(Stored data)
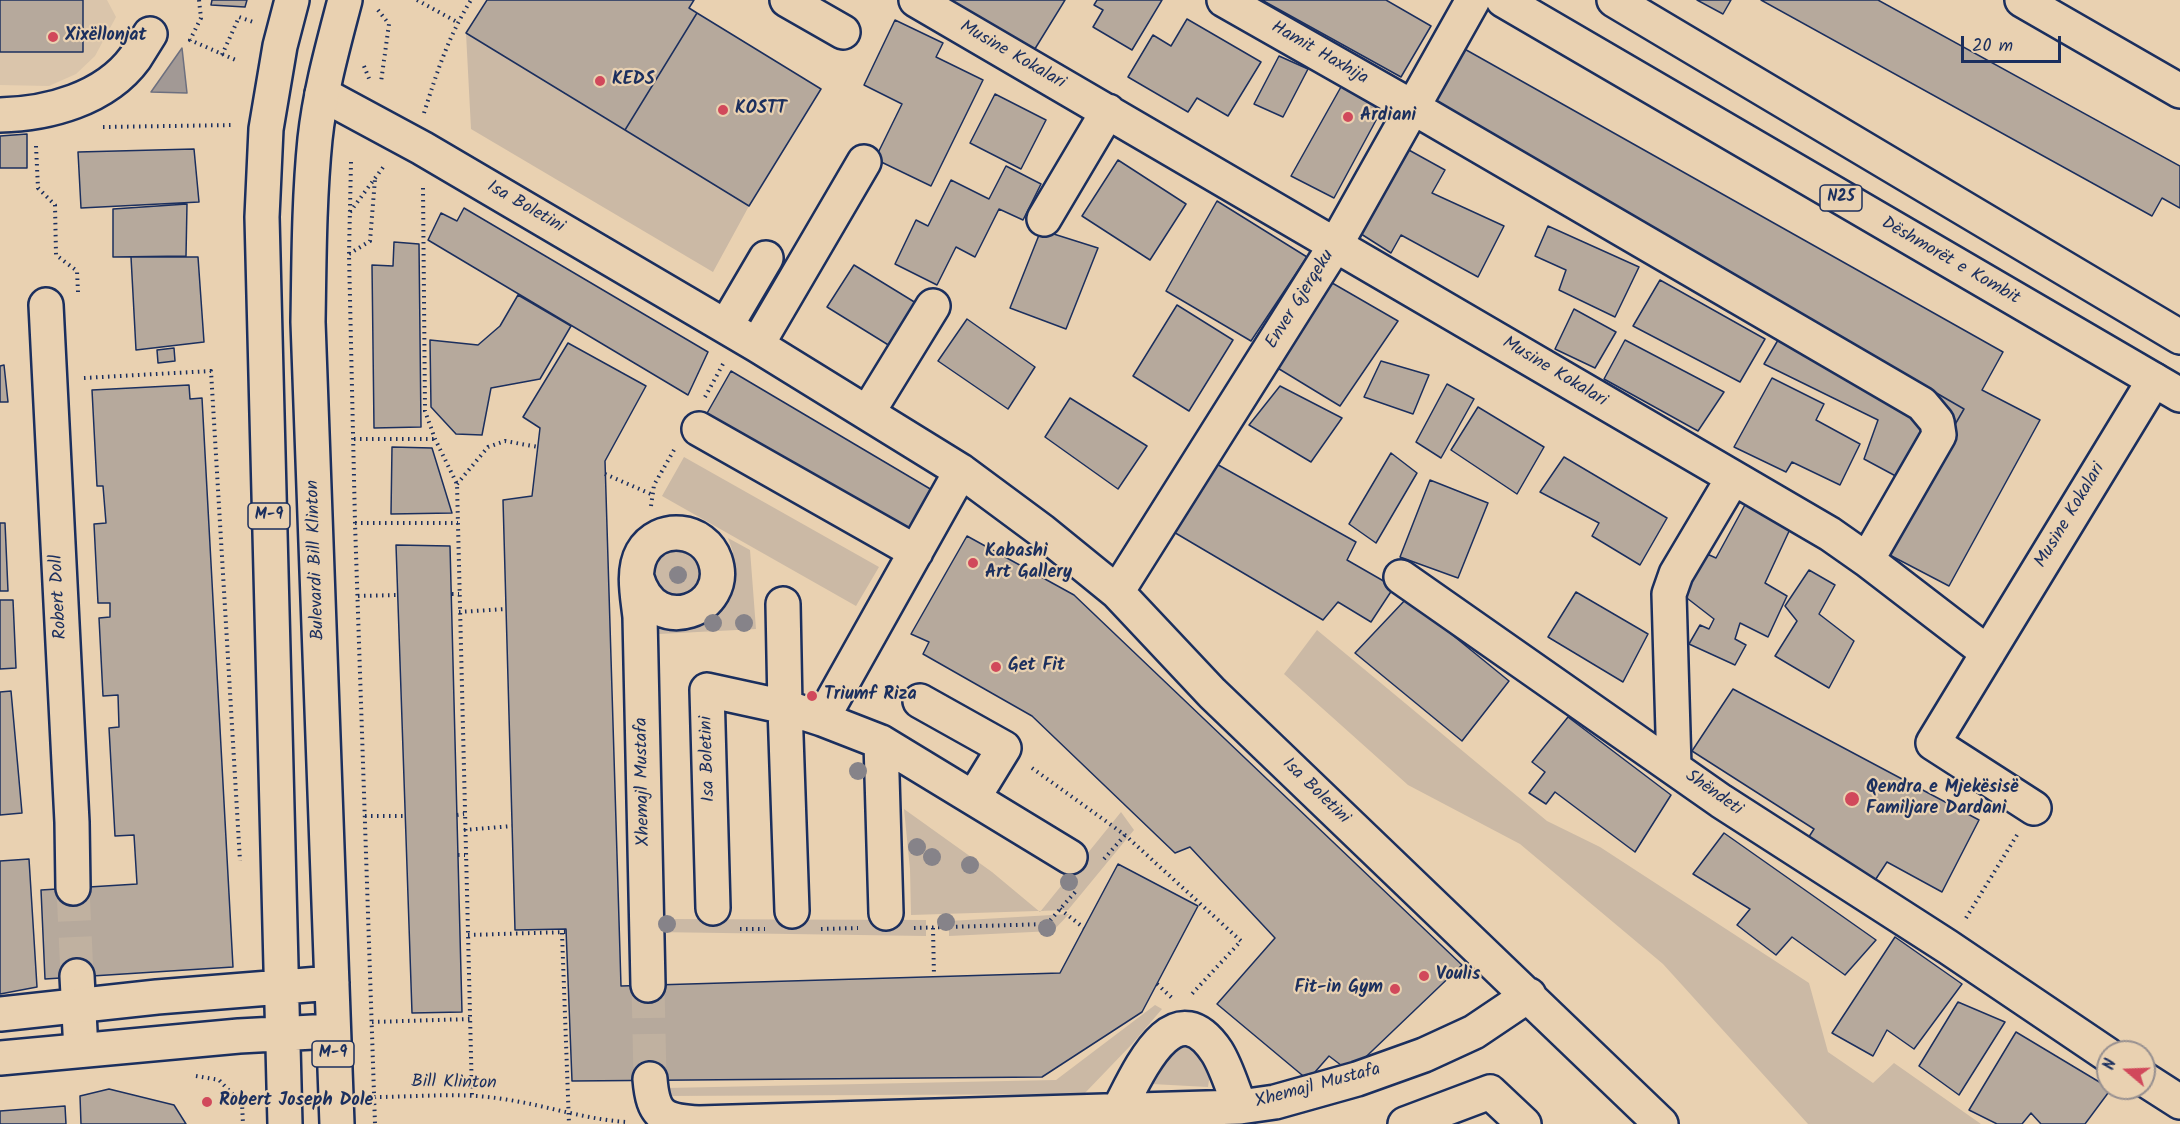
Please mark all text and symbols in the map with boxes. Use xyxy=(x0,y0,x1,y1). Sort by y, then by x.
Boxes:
street label: Musine Kokalari xyxy=(955,17,1069,95)
street label: Hamit Haxhija xyxy=(1267,18,1371,90)
scale bar xyxy=(1964,24,2064,62)
place label: Xixëllonjat xyxy=(65,26,147,48)
marker: Xixëllonjat xyxy=(46,30,60,44)
text: 20 m xyxy=(1972,32,2013,61)
place label: KEDS xyxy=(612,70,655,92)
marker: KEDS xyxy=(593,74,607,88)
place label: KOSTT xyxy=(735,99,786,121)
marker: KOSTT xyxy=(716,103,730,117)
place label: Ardiani xyxy=(1360,106,1416,128)
marker: Ardiani xyxy=(1341,110,1355,124)
street label: Isa Boletini xyxy=(482,177,568,239)
road number: N25 xyxy=(1820,185,1862,211)
street label: Dëshmorët e Kombit xyxy=(1877,214,2023,310)
street label: Enver Gjerqeku xyxy=(1262,247,1340,353)
street label: Musine Kokalari xyxy=(1498,333,1610,413)
street label: Musine Kokalari xyxy=(2031,460,2111,572)
street label: Bulevardi Bill Klinton xyxy=(303,479,331,641)
road number: M-9 xyxy=(248,503,290,529)
place label: Kabashi Art Gallery xyxy=(985,542,1072,584)
street label: Robert Doll xyxy=(47,554,73,640)
marker: Kabashi Art Gallery xyxy=(966,556,980,570)
place label: Get Fit xyxy=(1008,656,1065,678)
marker: Get Fit xyxy=(989,660,1003,674)
place label: Triumf Riza xyxy=(824,685,917,707)
marker: Triumf Riza xyxy=(805,689,819,703)
street label: Isa Boletini xyxy=(697,716,721,802)
street label: Xhemajl Mustafa xyxy=(632,717,656,847)
street label: Isa Boletini xyxy=(1277,754,1353,830)
street label: Shëndeti xyxy=(1680,767,1746,821)
place label: Qendra e Mjekësisë Familjare Dardani xyxy=(1866,778,2018,820)
marker: Qendra e Mjekësisë Familjare Dardani xyxy=(1843,790,1861,808)
place label: Voulis xyxy=(1436,965,1480,987)
marker: Voulis xyxy=(1417,969,1431,983)
place label: Fit-in Gym xyxy=(1294,978,1383,1000)
marker: Fit-in Gym xyxy=(1388,982,1402,996)
north arrow xyxy=(2096,1040,2156,1100)
road number: M-9 xyxy=(312,1041,354,1067)
text: N xyxy=(2097,1056,2124,1073)
street label: Xhemajl Mustafa xyxy=(1253,1060,1383,1114)
street label: Bill Klinton xyxy=(411,1072,497,1096)
place label: Robert Joseph Dole xyxy=(219,1091,373,1113)
marker: Robert Joseph Dole xyxy=(200,1095,214,1109)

TASK REQUIREMENTS :: The records are to be returned verbatim. Skip any picture they contain.

SOLUTION ::
Please mark all text and symbols in the map with boxes. Use xyxy=(x0,y0,x1,y1). Sort by y, then by x.
Boxes:
street label: Musine Kokalari xyxy=(955,17,1069,95)
street label: Hamit Haxhija xyxy=(1267,18,1371,90)
scale bar xyxy=(1964,24,2064,62)
place label: Xixëllonjat xyxy=(65,26,147,48)
marker: Xixëllonjat xyxy=(46,30,60,44)
text: 20 m xyxy=(1972,32,2013,61)
place label: KEDS xyxy=(612,70,655,92)
marker: KEDS xyxy=(593,74,607,88)
place label: KOSTT xyxy=(735,99,786,121)
marker: KOSTT xyxy=(716,103,730,117)
place label: Ardiani xyxy=(1360,106,1416,128)
marker: Ardiani xyxy=(1341,110,1355,124)
street label: Isa Boletini xyxy=(482,177,568,239)
road number: N25 xyxy=(1820,185,1862,211)
street label: Dëshmorët e Kombit xyxy=(1877,214,2023,310)
street label: Enver Gjerqeku xyxy=(1262,247,1340,353)
street label: Musine Kokalari xyxy=(1498,333,1610,413)
street label: Musine Kokalari xyxy=(2031,460,2111,572)
street label: Bulevardi Bill Klinton xyxy=(303,479,331,641)
road number: M-9 xyxy=(248,503,290,529)
place label: Kabashi Art Gallery xyxy=(985,542,1072,584)
street label: Robert Doll xyxy=(47,554,73,640)
marker: Kabashi Art Gallery xyxy=(966,556,980,570)
place label: Get Fit xyxy=(1008,656,1065,678)
marker: Get Fit xyxy=(989,660,1003,674)
place label: Triumf Riza xyxy=(824,685,917,707)
marker: Triumf Riza xyxy=(805,689,819,703)
street label: Isa Boletini xyxy=(697,716,721,802)
street label: Xhemajl Mustafa xyxy=(632,717,656,847)
street label: Isa Boletini xyxy=(1277,754,1353,830)
street label: Shëndeti xyxy=(1680,767,1746,821)
place label: Qendra e Mjekësisë Familjare Dardani xyxy=(1866,778,2018,820)
marker: Qendra e Mjekësisë Familjare Dardani xyxy=(1843,790,1861,808)
place label: Voulis xyxy=(1436,965,1480,987)
marker: Voulis xyxy=(1417,969,1431,983)
place label: Fit-in Gym xyxy=(1294,978,1383,1000)
marker: Fit-in Gym xyxy=(1388,982,1402,996)
north arrow xyxy=(2096,1040,2156,1100)
road number: M-9 xyxy=(312,1041,354,1067)
text: N xyxy=(2097,1056,2124,1073)
street label: Xhemajl Mustafa xyxy=(1253,1060,1383,1114)
street label: Bill Klinton xyxy=(411,1072,497,1096)
place label: Robert Joseph Dole xyxy=(219,1091,373,1113)
marker: Robert Joseph Dole xyxy=(200,1095,214,1109)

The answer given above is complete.